Bangkitnya Difteri dari 'Kubur'

- ANTARA FOTO/Widodo S Jusuf
VIVA – Grup WhatsApp beranggotakan segelintir ibu-ibu muda itu mendadak riuh. Penyebabnya, foto-foto balita dengan langit mulut berwarna putih memenuhi layar ponsel mereka. Si balita disebut terkena difteri. Penyakit yang bagi sebagian besar masyarakat Indonesia terdengar masih asing.
Kini difteri dinyatakan sebagai Kejadian Luar Biasa (KLB). Para ibu-ibu muda cemas bukan kepalang. Pasalnya, difteri tercatat sebagai penyakit menular dan mematikan.
"Ngeri ya bun, saya jadi takut," kata salah seorang ibu menanggapi broadcast message yang beredar di grup-grup WhatsApp.
Hingga 6 Desember 2017, Kementerian Kesehatan mencatat ada 20 provinsi yang melaporkan kasus difteri. Namun, dari 20 provinsi itu bukan satu provinsi semuanya terkena difteri, tapi ada beberapa kabupaten/kota yang melaporkan KLB. Kemudian di sebagian Kabupaten/kota tersebut KLB sudah tertangani dengan baik.

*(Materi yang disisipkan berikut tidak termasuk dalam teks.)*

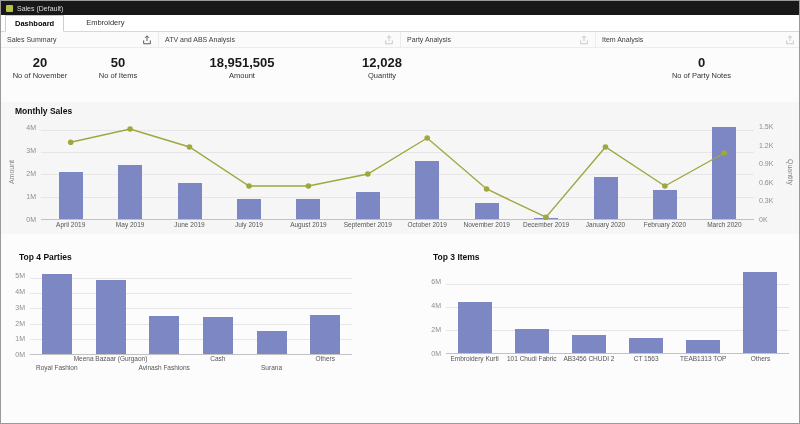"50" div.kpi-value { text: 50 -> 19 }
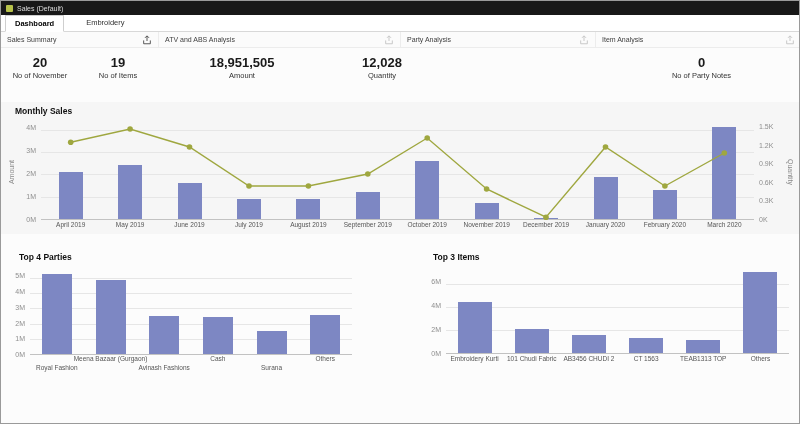"No of Invoices" div.kpi-label { html: none -> <div>No of Invoices</div> }
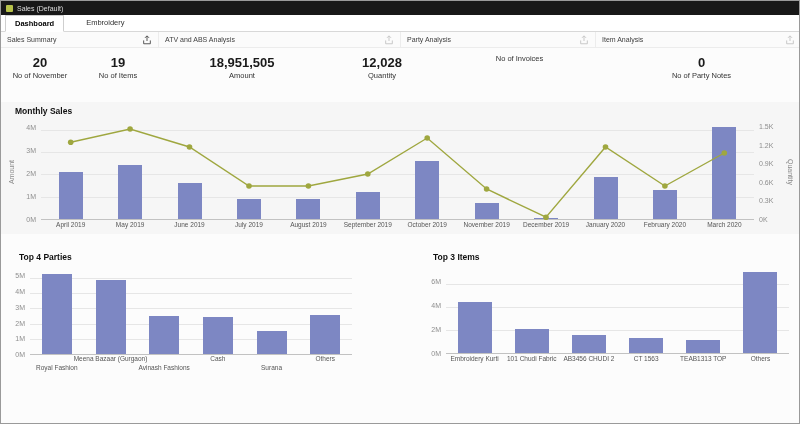"No of November" div.kpi-label { text: November -> Fashions }
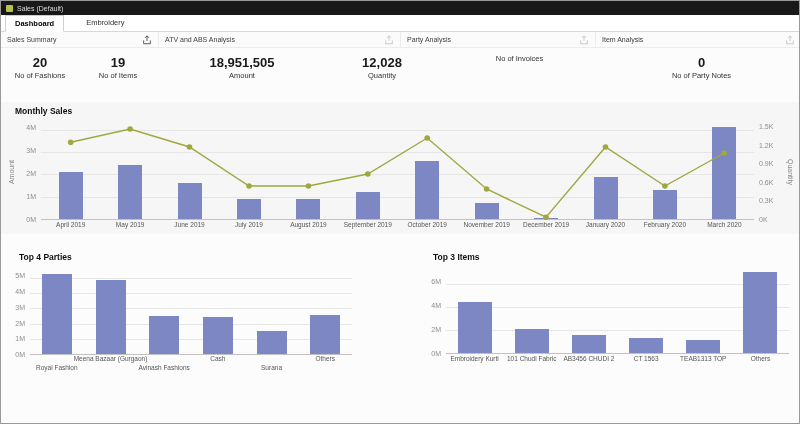"Monthly Sales" div.section-title { text: Monthly -> Fashions }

“KLB sebenarnya warning bukan wabah, artinya setelah menemukan ini (kasus difteri) harus melakukan tindakan pencegahan dengan imunisasi melalui ORI (Outbreak Response Immunization),'' kata Menteri Kesehatan Nila Moeloek di Kediamannya di Jakarta Selatan, Minggu, 10 Desember 2017. Baca juga: Serba-serbi Difteri
Petugas kesehatan bersiap menyuntikkan vaksin DPT (Difteri, Pertusis dan Tetanus) di Posyandu Bungong Jaroe, Kampung Mulia, Banda Aceh. (ANTARA FOTO/Ampelsa)
Aceh termasuk salah satu provinsi yang melaporkan terjadinya KLB difteri di wilayah kabupaten/kota-nya. Begitu viralnya soal ancaman penyakit difteri membuat para ibu di sana berbondong-bondong membawa anak mereka ke Posyandu. Tujuannya, untuk mendapatkan imunisasi difteri.
Antre berjam-jam di Posyandu Bungong Jaroe, Kampung Mulia, sembari menggendong bayi menjadi pemandangan rutin dalam beberapa hari belakangan. Halimah, warga Kampung Mulia, Kecamatan Kuta Alam, Banda Aceh, termasuk salah satu yang memboyong dua balitanya.
Awalnya, Halimah sama sekali tak mengetahui apa dampak virus difteri bagi penderitanya. Namun, ketika media memberitakan tentang bahaya difteri, ia langsung mengunjungi Posyandu terdekat.
Ia mengaku, dua balitanya selama ini belum mendapat imunisasi sekalipun. “Kita was-was juga. Apalagi penyakit ini bisa membuat meninggal,” sebutnya. Baca juga: Wabah Dunia dan Gerakan Antivaksin
Berbeda dengan di Aceh, suasana Rumah Sakit Penyakit Infeksi Prof. Dr Sulianti Saroso, Jakarta, terasa mencekam. Ada sekitar 30 pasien dirawat di rumah sakit tersebut karena suspect difteri. Rata-rata, pasiennya adalah anak-anak.
Saat VIVA tiba di RSPI Sulianti Saroso, mulai dari satpam, tenaga kesehatan, hingga sejumlah pengunjung terlihat menutupi bagian mulut dan hidungnya dengan masker hijau.